"That's true, we did have a certain view of the world: sort of cold but hysterical," says Ric Ocasek, the Cars' lanky, lean-fleshed lead vocalist, rhythm guitarist and songwriter. "Actually, as I look back on it, I think it was probably a protective shield more than anything else. We had abruptly moved from a point in our career of being told, 'You're worthless,' to, 'You're everything.' So it wasn't coldness so much as cold anger: we were angry at the people who had failed to understand us before, and angry over what they suddenly expected from us."
Ocasek is stretched out on a settee backstage at the Market Square Arena in Indianapolis. The Cars are scheduled to take the stage in about thirty minutes, but right now he is content to pass the time discussing a troublesome matter: the Cars' widespread notoriety as a troupe of dispassionate, artful technorockers. To a large extent, that image has been reinforced by the stark, borderline-abstract mood of Panorama, the group's soon-to-be-platinum third album. But in Ocasek's case, that air of coolness has made for a character who seems frequently mysterious and impenetrable — a man who, given the option, would probably rather stare down an audience than accept its applause.
I tell Ocasek that while the Cars were recording the final tracks for Panorama in Hollywood, I used to see him shopping late at night at a neighborhood supermarket. On each of those occasions, it was evident that other shoppers also recognized him; towering well over six feet and outfitted in futurist black-and-white garb, Ocasek's hardly the sort to go unrecognized. But I never saw anyone approach him for an autograph, or even so much as offer him a smile. In fact, people seemed downright leery of him.
"That's because I was cold-looking, right?" Ocasek asks with a disarming smile. "I probably would have said hello to anybody, but I know what you mean. People tell me all the time that I look forbidding or aloof. That doesn't bother me much—I am fairly private, withdrawn and...distant, I guess. But, um, I think that's okay."
Ocasek pauses to light a cigarette. "It's funny, but when I wasn't a so-called star, I still used to get recognized a lot, although for other reasons. I've felt rather like an outcast for most of my life, and I became comfortable with it at a young age. But it's not easy sometimes telling yourself that there's hope for your future, there's a reason to go on." Ocasek sits quietly for several seconds, staring down at his long, bony hands. "I used to think about how it would be turned around someday."
And now that things have turned around?
He shrugs casually. "That's the joke of the whole thing: you can't be loved by everybody. I know that, and I've really come to accept it. That denial of love, in fact, eases my mind."
"Because now, when I put my work out for the" — Ocasek hesitates, then chuckles— "for the dogs, I'm well aware that some will like it and some won't. It's a tough thing to do, but I don't always like to give people what they expect."

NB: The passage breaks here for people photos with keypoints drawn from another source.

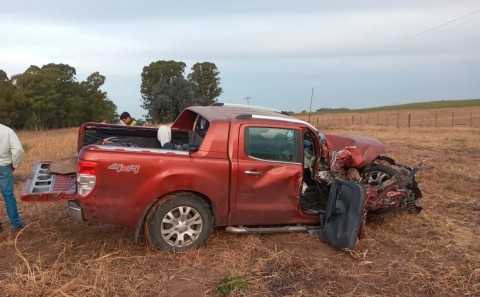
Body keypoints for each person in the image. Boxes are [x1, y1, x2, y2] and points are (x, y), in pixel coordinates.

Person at [0, 123, 24, 232]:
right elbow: (18, 150)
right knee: (8, 195)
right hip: (4, 167)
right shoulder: (7, 130)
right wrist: (15, 165)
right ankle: (15, 223)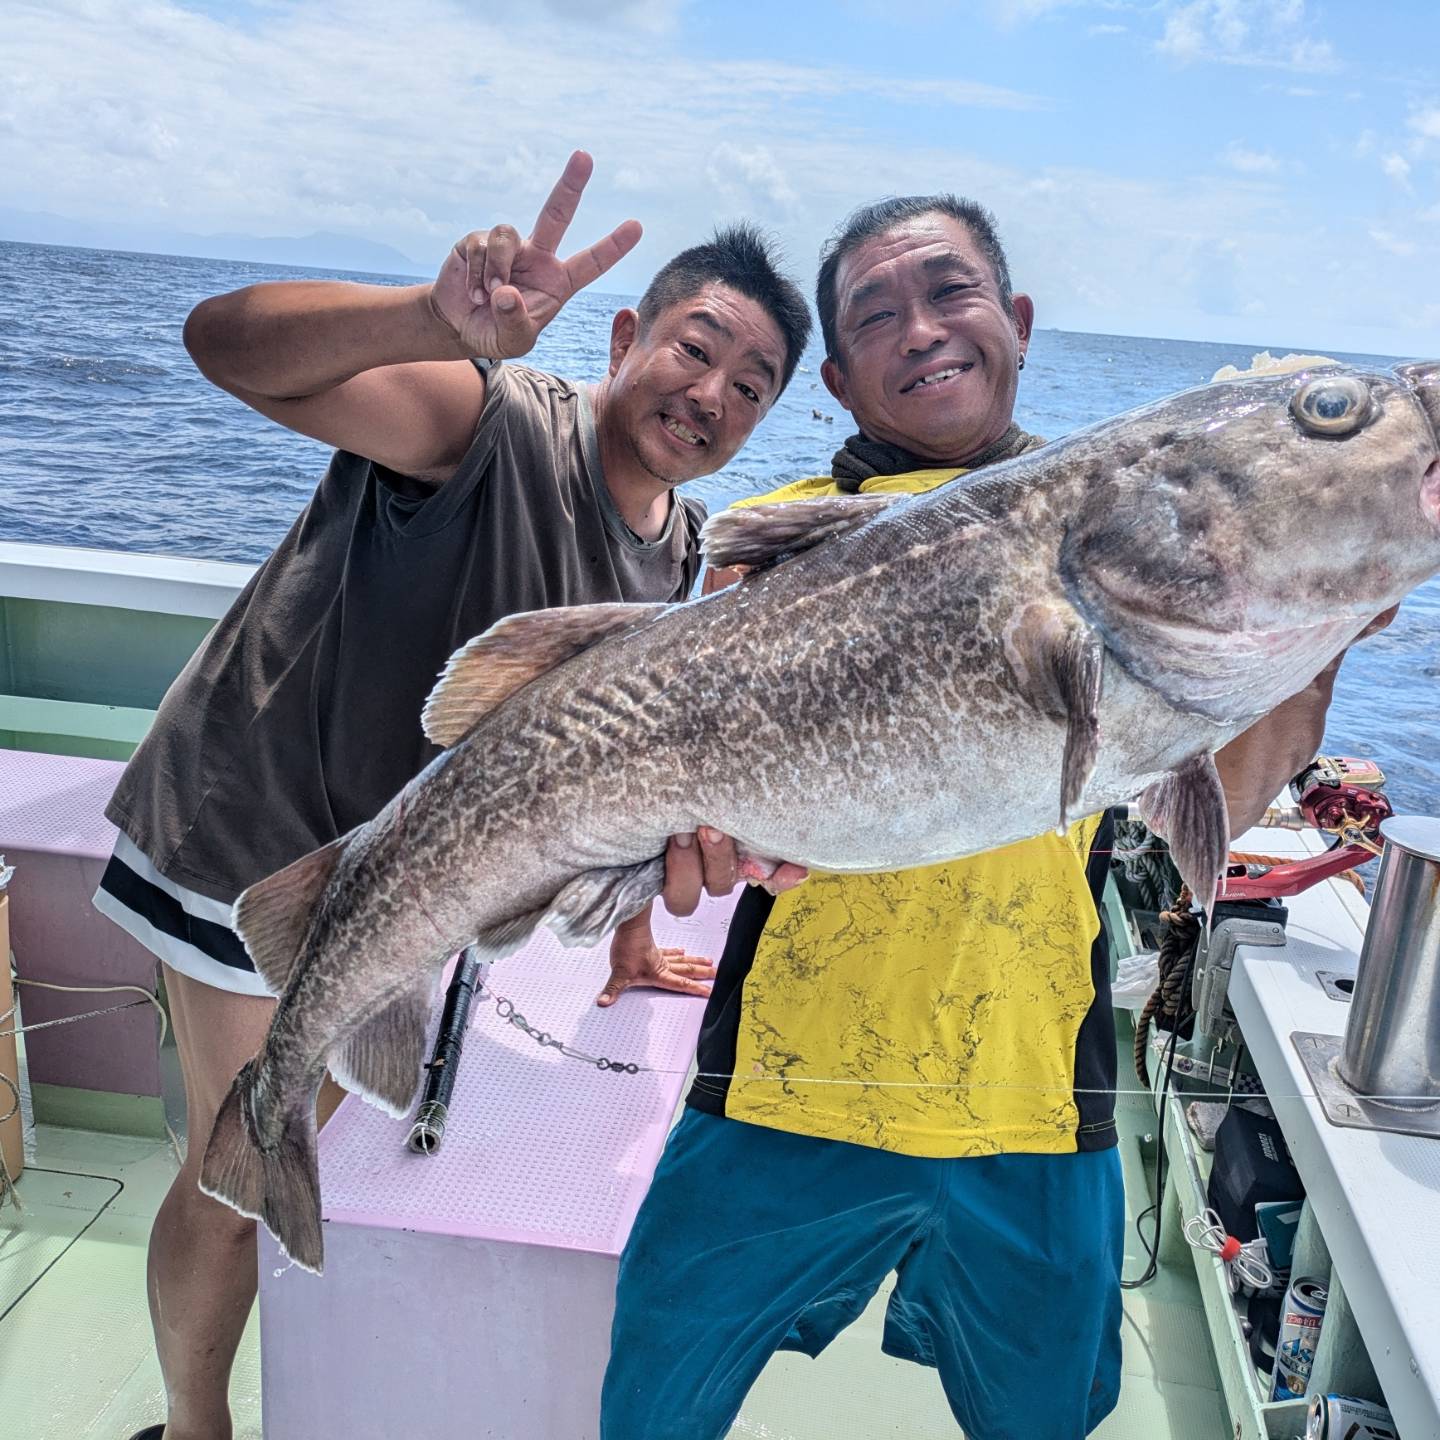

It's only fair to note that when Ric Ocasek refers to "the dogs," he's not talking about the Cars' audience — that amorphous but immense body of fans that, in slightly more than three years, has parlayed the group from a Boston-based bar band to one of America's preeminent progressive rock acts. (The band's first two Elektra albums, The Cars and Candy-O, have sold in excess of 6 million records worldwide — The Cars, in fact, is still on the charts—while Panorama vaulted into Billboard's Top Five just four weeks after its late-August release.) Although Ocasek, like the group's other members—bassist Benjamin Orr, guitarist Elliot Easton, drummer David Robinson, keyboardist Greg Hawkes — may not yet understand what it means to have an audience of that size, he certainly would not insult its intelligence.
Instead, Ocasek intends his canine epithet for some former allies who have recently become the Cars' flat-out opponents: the rock press. The fact is, few other bands have enjoyed the almost unanimous critical praise that the Cars received upon their debut only to watch it turn into stinging repudiation soon thereafter.